Portada diseñada por Laura Morales |
La ciudad de Rawa hervía de actividad. Los soldados, componentes de uno de los ejércitos más poderosos de Loreana, corrían a toda velocidad para incorporarse a sus pelotones. Delfos observaba desde una torre el enorme ejército que se extendía a varios kilómetros de la ciudad amurallada. Aquél era el día. El día en el que Rawa debería luchar por la supervivencia.
Pero la verdad es que no guardaba demasiadas esperanzas en la victoria. El ejército de orcos, los Dragones Rojos, era demasiado grande. Muriel, la Reina de la Oscuridad, no había reparado en hombres. Sólo les quedaba una oportunidad de sobrevivir. Y esa oportunidad estaba en aquellos momentos al sur de Loreana, posiblemente acercándose a la Torre de Zordrak donde la Reina de la Oscuridad esperaba su momento para salir al mundo. Era Dareth, el príncipe de Aredia, la oportunidad que esperaban. Él debía salvarlos. Si fracasaba…
—¡Delfos! —una voz grave le sacó de sus pensamientos y el hombre bajó la cabeza para mirar a Gáleron, un enano de doscientos cincuenta años, de larga barba y cejas pobladas, que miraba el mundo a través de unos grandes ojos azules—. ¡Maldita sea, Delfos! ¿Por qué no dejas de mirar y actúas de una maldita vez?

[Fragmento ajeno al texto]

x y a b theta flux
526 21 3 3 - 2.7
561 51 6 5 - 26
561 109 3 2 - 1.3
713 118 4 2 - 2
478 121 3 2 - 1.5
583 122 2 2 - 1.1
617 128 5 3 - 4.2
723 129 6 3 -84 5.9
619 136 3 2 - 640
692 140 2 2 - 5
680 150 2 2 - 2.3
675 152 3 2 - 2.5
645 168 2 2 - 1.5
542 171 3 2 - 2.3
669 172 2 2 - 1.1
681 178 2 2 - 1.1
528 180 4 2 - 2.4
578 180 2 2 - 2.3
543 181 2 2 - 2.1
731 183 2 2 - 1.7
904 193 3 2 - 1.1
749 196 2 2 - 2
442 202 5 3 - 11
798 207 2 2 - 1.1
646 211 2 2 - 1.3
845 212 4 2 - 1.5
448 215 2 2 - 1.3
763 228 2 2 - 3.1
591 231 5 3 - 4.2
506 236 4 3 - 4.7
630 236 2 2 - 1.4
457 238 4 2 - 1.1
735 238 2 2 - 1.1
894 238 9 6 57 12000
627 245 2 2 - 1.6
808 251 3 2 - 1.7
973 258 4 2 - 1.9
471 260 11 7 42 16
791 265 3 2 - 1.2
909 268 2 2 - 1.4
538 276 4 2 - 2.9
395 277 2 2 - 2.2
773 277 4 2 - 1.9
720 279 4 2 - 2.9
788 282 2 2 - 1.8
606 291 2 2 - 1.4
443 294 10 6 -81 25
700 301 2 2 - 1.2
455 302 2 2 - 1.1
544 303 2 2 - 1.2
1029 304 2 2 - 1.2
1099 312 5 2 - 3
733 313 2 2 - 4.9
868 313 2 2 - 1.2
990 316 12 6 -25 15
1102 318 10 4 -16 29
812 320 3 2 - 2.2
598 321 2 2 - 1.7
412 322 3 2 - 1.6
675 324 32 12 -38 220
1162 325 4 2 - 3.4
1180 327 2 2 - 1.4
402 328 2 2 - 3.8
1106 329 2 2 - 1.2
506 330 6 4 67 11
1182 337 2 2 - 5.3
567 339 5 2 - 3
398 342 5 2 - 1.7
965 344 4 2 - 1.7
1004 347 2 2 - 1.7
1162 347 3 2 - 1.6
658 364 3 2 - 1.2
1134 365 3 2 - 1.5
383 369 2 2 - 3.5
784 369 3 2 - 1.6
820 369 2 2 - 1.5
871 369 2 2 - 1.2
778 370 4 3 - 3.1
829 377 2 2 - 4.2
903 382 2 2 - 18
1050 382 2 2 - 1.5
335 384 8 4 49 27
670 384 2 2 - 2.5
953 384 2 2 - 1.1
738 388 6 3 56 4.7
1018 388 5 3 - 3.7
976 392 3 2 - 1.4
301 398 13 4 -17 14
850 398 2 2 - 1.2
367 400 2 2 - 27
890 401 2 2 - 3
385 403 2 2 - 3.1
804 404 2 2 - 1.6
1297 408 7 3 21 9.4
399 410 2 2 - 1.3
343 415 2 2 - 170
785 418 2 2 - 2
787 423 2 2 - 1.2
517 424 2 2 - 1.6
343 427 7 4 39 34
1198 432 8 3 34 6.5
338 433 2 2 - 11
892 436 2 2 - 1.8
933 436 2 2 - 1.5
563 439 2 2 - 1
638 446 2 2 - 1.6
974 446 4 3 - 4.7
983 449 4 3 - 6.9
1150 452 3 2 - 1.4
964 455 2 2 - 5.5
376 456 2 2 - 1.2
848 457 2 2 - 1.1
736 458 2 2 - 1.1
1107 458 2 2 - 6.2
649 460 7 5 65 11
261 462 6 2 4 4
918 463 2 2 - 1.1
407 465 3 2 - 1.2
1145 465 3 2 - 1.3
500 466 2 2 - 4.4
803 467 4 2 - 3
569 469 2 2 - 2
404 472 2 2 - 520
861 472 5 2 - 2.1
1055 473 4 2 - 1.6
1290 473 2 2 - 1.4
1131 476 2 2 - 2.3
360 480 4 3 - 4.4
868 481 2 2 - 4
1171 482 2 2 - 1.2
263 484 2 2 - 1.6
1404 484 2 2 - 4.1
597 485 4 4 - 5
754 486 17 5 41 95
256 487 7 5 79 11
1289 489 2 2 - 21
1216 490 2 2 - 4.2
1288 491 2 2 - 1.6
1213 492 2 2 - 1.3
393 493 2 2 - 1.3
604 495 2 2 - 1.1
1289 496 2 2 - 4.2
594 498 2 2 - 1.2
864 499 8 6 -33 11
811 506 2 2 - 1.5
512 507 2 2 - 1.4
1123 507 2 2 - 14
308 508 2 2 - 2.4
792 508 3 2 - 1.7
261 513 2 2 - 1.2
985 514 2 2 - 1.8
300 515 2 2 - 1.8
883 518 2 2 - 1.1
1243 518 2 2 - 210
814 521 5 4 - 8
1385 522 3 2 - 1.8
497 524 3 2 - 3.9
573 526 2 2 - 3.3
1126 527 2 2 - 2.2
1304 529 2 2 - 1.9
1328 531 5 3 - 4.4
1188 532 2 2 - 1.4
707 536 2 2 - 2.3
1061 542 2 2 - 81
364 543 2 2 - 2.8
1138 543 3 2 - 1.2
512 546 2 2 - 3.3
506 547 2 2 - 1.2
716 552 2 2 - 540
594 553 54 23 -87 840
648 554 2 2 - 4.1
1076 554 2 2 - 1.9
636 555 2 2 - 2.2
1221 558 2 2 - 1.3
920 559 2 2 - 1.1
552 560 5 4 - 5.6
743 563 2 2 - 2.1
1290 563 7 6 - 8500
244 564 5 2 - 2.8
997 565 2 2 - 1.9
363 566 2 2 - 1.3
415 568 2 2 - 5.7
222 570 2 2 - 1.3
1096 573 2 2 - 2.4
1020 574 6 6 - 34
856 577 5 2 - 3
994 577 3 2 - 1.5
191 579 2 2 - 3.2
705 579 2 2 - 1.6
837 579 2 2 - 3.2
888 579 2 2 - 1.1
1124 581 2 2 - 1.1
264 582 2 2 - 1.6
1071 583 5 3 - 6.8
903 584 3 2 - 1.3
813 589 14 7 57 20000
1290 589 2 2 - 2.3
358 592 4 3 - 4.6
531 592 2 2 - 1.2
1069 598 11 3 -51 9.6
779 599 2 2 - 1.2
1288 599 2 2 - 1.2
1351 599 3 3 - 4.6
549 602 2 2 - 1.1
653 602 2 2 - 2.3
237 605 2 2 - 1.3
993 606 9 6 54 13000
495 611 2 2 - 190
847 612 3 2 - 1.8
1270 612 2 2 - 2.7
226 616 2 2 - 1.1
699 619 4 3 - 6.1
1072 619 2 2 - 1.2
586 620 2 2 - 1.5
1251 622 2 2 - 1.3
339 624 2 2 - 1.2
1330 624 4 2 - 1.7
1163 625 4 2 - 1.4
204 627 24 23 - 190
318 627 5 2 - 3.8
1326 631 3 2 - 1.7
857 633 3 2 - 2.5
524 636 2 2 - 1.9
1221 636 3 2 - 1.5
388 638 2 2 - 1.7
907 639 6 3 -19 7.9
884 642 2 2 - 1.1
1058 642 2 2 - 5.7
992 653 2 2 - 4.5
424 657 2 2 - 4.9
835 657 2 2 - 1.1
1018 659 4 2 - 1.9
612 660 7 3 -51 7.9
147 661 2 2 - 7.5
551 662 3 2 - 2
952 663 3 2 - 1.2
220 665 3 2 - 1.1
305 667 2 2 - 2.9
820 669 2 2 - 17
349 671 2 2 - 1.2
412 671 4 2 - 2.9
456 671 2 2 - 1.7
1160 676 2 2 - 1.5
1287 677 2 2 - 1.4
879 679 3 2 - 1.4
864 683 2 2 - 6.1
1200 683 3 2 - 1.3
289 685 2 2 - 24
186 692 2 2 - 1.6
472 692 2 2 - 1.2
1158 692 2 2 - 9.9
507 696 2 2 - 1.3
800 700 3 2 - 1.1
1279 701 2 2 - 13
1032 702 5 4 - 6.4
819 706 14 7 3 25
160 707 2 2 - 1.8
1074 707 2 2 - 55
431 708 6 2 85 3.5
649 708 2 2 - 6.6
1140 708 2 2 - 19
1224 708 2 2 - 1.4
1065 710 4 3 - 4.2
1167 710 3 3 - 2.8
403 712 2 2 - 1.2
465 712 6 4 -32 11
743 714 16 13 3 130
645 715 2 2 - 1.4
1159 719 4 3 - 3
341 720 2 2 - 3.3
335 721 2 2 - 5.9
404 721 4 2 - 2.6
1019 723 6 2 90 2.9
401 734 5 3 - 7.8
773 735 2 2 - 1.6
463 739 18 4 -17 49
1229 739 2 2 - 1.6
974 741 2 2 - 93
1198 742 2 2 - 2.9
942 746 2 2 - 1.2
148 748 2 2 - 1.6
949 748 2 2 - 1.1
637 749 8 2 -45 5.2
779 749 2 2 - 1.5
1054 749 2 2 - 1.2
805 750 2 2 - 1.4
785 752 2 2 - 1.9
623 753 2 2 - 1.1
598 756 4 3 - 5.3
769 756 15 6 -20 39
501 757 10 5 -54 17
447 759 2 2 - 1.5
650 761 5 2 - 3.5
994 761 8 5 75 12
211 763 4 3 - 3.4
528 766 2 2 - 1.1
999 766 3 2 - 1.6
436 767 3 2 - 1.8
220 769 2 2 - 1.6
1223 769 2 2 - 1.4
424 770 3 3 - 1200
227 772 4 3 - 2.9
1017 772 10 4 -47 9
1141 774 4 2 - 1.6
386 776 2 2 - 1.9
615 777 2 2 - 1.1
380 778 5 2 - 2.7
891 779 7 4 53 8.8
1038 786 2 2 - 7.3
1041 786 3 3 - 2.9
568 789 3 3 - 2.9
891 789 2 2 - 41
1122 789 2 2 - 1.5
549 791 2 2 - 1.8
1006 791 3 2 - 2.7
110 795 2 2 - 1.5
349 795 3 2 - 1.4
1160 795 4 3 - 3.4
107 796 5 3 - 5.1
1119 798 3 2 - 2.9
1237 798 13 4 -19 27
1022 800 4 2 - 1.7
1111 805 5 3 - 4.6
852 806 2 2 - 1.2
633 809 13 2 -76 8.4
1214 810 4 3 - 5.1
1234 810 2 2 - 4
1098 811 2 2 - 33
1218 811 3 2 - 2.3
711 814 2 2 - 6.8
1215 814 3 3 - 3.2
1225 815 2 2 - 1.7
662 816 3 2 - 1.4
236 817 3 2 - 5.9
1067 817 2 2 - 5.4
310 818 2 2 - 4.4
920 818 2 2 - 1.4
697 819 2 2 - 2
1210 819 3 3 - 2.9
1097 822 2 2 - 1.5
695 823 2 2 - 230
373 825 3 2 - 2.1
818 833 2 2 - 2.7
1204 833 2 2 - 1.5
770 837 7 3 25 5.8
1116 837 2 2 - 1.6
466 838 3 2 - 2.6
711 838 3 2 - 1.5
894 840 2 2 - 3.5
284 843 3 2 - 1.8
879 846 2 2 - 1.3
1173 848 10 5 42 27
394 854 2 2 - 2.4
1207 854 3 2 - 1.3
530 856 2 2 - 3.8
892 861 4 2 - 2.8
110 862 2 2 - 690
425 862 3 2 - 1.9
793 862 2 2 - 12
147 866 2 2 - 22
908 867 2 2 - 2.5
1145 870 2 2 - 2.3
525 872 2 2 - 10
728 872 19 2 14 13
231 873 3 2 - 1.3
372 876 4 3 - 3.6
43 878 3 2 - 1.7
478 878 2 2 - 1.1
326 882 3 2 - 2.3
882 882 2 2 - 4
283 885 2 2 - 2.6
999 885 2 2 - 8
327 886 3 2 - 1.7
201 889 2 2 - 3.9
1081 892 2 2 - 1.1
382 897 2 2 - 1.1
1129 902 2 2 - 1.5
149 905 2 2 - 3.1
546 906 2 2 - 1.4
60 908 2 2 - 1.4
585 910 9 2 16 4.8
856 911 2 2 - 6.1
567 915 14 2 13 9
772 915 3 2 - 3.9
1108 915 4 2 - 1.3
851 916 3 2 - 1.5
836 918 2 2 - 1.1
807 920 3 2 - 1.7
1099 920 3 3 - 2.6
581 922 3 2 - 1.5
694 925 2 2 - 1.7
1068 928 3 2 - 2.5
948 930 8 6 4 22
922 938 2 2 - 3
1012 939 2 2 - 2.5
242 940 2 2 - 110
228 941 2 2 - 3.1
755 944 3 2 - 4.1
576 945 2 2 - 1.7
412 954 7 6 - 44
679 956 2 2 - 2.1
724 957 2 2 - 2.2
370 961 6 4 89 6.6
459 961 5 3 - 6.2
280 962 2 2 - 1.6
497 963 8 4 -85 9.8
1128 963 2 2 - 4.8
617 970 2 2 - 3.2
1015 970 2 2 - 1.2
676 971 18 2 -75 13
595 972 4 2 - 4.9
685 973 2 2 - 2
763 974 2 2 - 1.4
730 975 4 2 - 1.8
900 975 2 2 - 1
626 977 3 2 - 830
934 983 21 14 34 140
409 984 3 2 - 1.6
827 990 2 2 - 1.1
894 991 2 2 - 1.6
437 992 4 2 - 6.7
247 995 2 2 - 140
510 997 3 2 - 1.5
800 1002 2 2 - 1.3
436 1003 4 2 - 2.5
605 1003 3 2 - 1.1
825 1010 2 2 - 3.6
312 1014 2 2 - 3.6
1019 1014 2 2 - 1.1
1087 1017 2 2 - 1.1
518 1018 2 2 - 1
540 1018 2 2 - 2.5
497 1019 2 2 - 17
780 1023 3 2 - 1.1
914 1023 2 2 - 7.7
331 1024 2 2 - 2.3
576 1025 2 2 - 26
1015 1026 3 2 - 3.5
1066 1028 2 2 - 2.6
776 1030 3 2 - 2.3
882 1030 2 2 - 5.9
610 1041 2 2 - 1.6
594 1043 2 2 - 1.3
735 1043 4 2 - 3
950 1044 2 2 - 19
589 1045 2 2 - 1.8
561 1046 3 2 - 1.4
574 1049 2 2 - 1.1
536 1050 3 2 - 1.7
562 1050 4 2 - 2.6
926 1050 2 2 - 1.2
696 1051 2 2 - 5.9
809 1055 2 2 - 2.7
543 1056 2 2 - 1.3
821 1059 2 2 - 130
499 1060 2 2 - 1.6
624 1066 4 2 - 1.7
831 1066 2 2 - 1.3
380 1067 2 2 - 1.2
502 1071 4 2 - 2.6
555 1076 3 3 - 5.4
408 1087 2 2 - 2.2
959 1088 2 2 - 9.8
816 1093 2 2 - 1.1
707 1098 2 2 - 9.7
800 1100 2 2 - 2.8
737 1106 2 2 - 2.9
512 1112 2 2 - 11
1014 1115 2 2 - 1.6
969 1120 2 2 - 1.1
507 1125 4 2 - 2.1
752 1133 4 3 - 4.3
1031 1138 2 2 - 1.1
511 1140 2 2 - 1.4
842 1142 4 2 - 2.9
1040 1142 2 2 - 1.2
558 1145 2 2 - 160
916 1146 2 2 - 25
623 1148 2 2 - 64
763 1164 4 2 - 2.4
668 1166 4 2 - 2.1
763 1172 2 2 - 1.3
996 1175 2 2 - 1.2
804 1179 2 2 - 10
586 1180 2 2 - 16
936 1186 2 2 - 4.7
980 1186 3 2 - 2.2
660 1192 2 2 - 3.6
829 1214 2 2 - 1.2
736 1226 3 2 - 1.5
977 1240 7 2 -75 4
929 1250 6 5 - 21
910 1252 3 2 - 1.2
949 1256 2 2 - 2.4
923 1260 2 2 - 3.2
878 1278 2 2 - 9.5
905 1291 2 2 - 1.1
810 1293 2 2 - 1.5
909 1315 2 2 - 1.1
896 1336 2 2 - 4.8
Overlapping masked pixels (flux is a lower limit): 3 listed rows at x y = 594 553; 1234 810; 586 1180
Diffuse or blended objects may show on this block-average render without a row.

Delfos sonrió y se arrodilló para ponerse cara a cara con el enano. Lo consideraba un amigo… su mejor amigo. Habían luchado juntos durante un año, cuando acompañaban en parte de su largo camino al príncipe Dareth. Por desgracia, tuvieron que separarse y Gáleron y él habían ido a Rawa para realizar cierta tarea; mientras, Dareth y la elfa maga Kimara prosiguieron su camino hacia la Torre de Zordrak.
—Lo siento, Gáleron —se disculpó posando una mano en el hombro del enano—. Estaba pensando.
—Pues deja de pensar que luego no rindes en batalla —gruño Gáleron. Luego giró la cabeza y miró a las largas y estrechas escaleras que bajaban hasta el suelo—. Nuestro amigo Jinzi ha encontrado algo. Cree saber dónde está.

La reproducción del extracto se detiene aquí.